Lord Peston: My Lords, I intervene with reluctance. I say immediately that I have no intention of debating identity cards in what I have to say. Unlike Mozart's music, hearing the speeches on this subject once is enough. We do not need to hear them several times, as seems to be offered at the moment.

This is not about identity cards. It is a serious constitutional question about the relationship between this House and the other place. I am just about to enter my 20th year here, and I know of no example of misbehaviour—I use that word advisedly—of this House corresponding to what is being proposed at present. We are a scrutiny House and any legitimacy that we have is based on our dispassionate scrutiny of legislation. Our role is to expose the nature of Bills and to ask the other place whether it would like to think again. I remind your Lordships that the Government do not have a majority in this House, nor do the Official Opposition. In my judgment, there will never, in our lifetimes or beyond, be a majority in this House for an elected government in this country. The House will always be as it is now, balanced broadly between the Government and the principal Opposition, with plenty of other Peers as well.

Unless the Official Opposition have come to the conclusion that they will never form the government of this country again, they are behaving in the most foolhardy way imaginable in suggesting that we should send this back to the Commons yet again. The other House may be wrong—I do not want to argue about that; it is often wrong—but it is the elected Chamber. I thought that we had for some time accepted that it was the primary Chamber, and whether it was right or wrong, it must get its own way.
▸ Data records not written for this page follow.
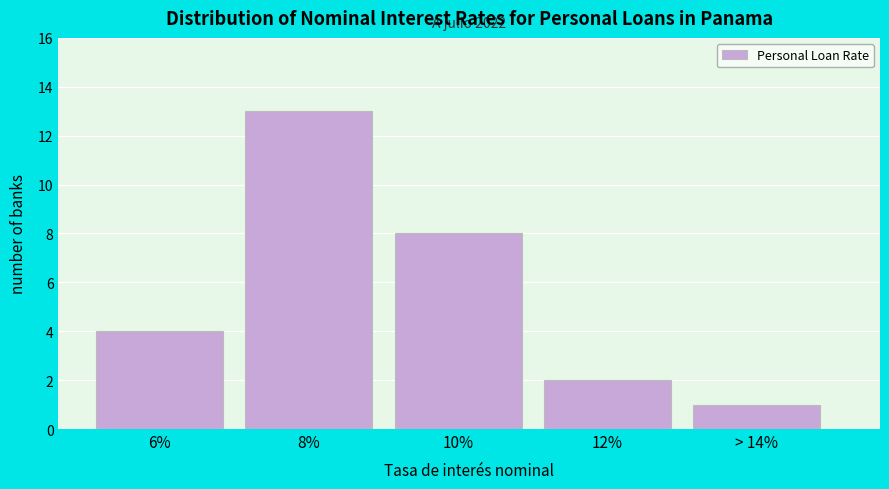

Reading right to left, extract all data points from this chart.

> 14%=1	12%=2	10%=8	8%=13	6%=4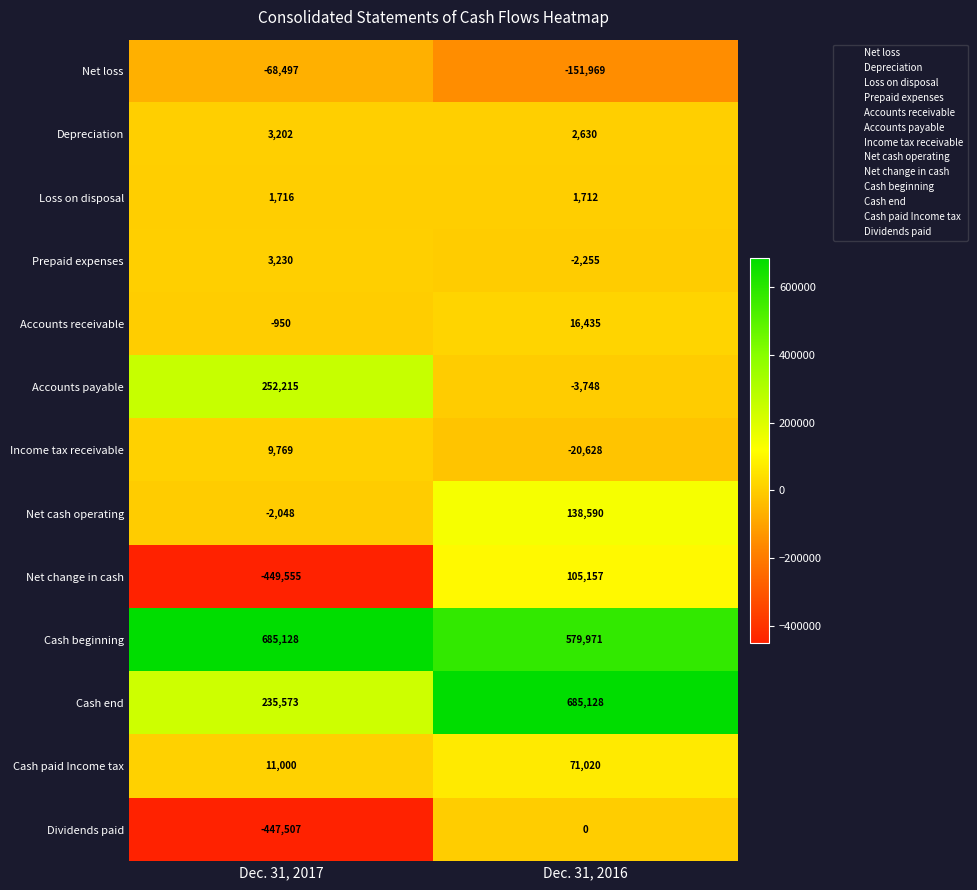

What is the total value across all series at Dec. 31, 2016?

1422043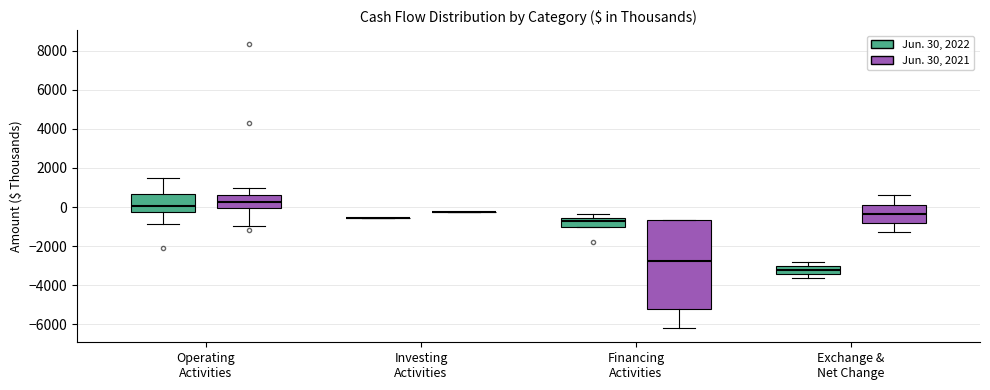

Where is the lower edge of the box for Operating Activities (Jun. 30, 2021) on the y-axis? The values are not printed on the chart, so give them approximately, as read against the axis.

0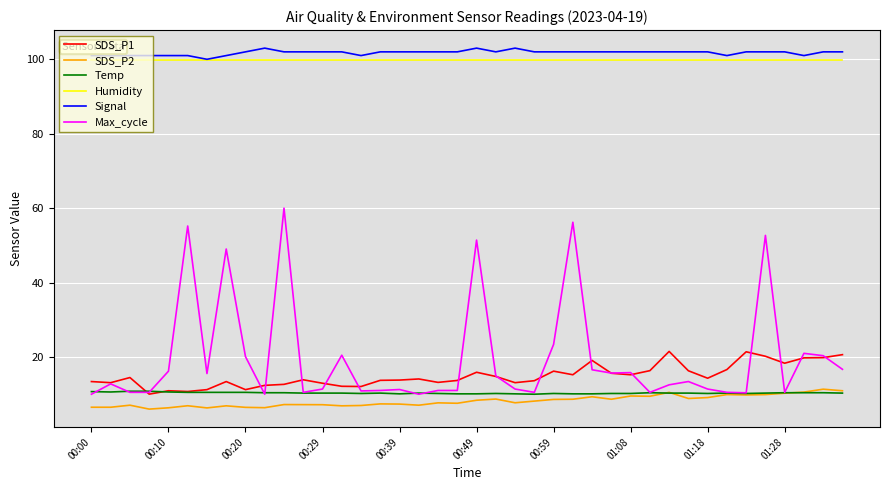

Which series has the largest range (max minus min)?

Max_cycle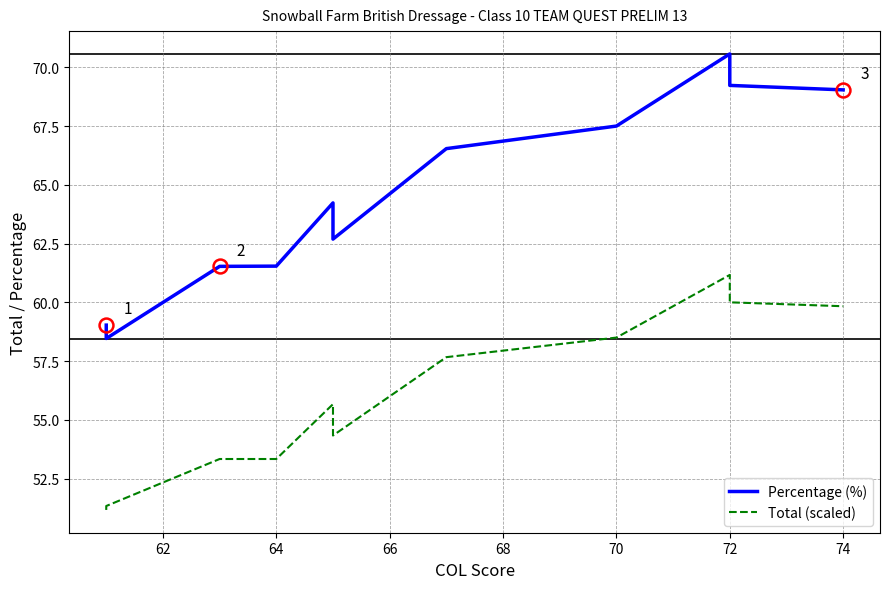

What is the minimum value shown in the chart?

51.2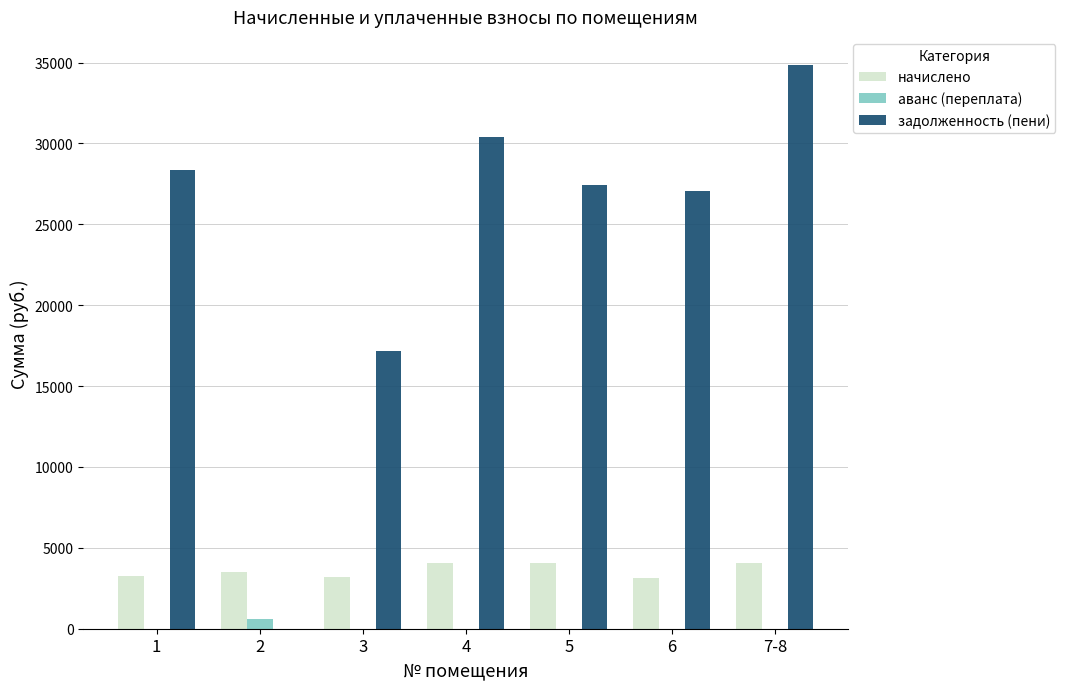

Are the bars horizontal?

No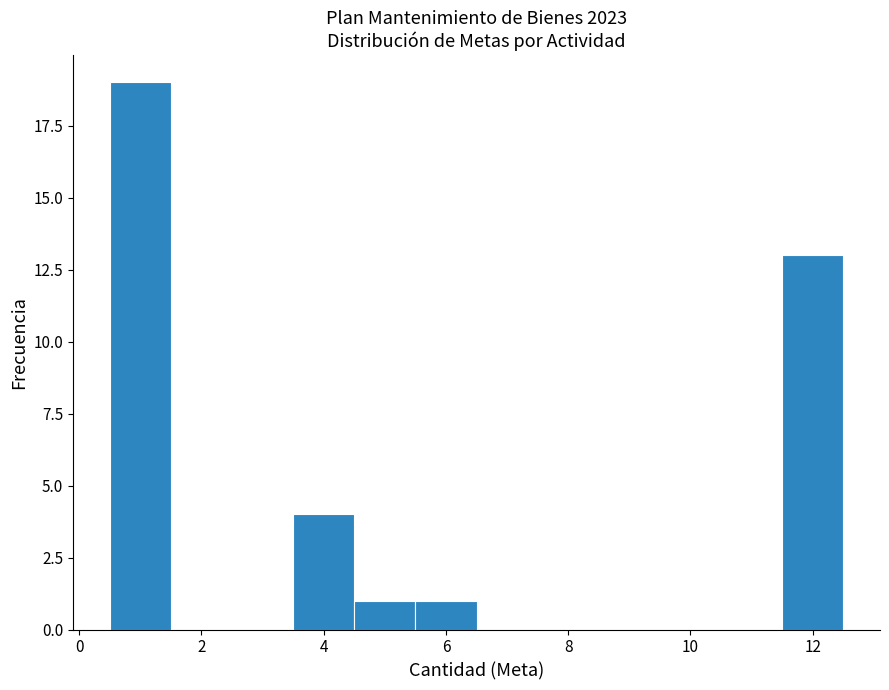

Reading left to right, list every bar in this chart as the range it spans on the x-axis followed by its height. Neither the bar edges nor the heights are printed on the chart, so give them approximately, as read against the axes.

0.5 to 1.5: 19
1.5 to 2.5: 0
2.5 to 3.5: 0
3.5 to 4.5: 4
4.5 to 5.5: 1
5.5 to 6.5: 1
6.5 to 7.5: 0
7.5 to 8.5: 0
8.5 to 9.5: 0
9.5 to 10.5: 0
10.5 to 11.5: 0
11.5 to 12.5: 13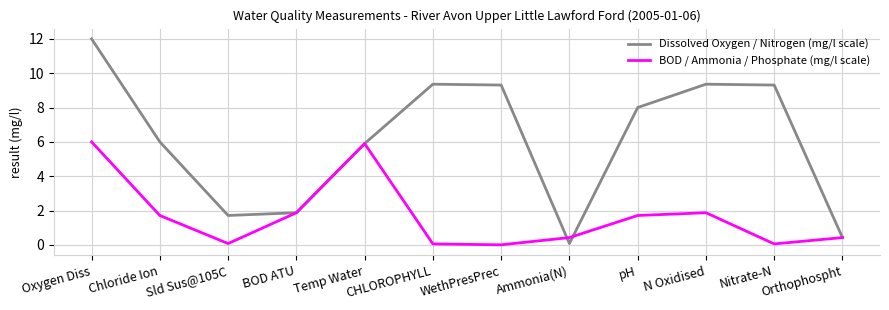

How many lines are shown in the chart?

2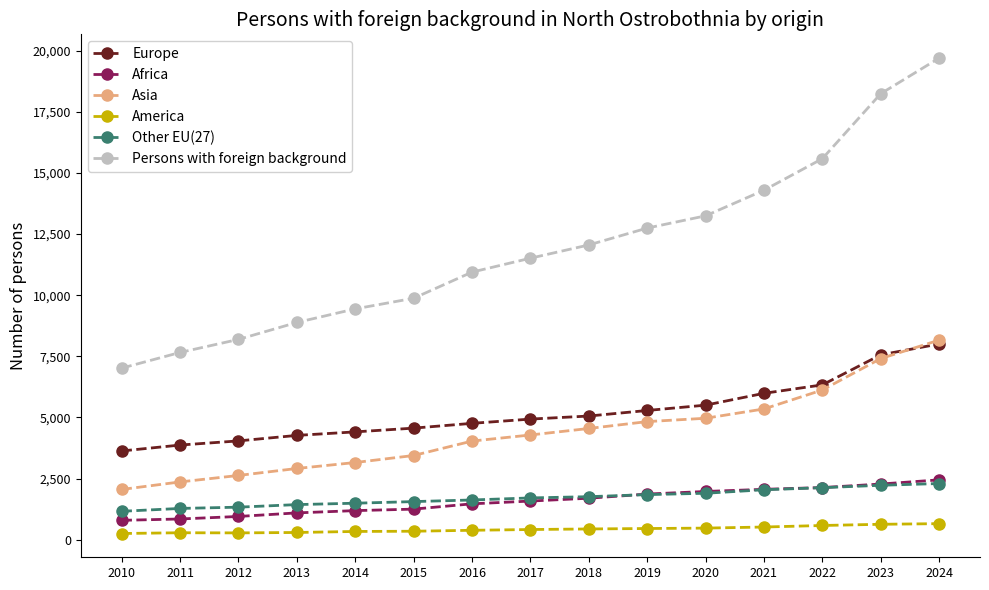

True or false: Persons with foreign background has more than 0 points higher than both neighbors.

False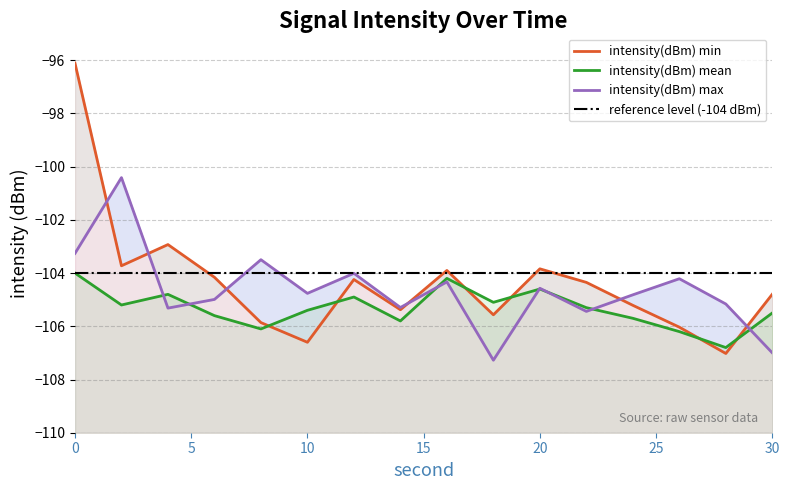

What is the difference between the highest and lowest values at 2?

4.8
I have not the slightest doubt about that. Noble Lords who are in favour of the amendment may well be right—I do not know as I do not have the expertise. But whether we are right or wrong is now completely irrelevant to what is confronting us. What is confronting us is a very deep constitutional matter. We have asked the other place to think about this twice, and twice is sufficient. Not only would it be unconstitutional, but I advise noble Lords opposite that if they are ever in government again, they will be deeply sorry if they create a precedent on this matter today.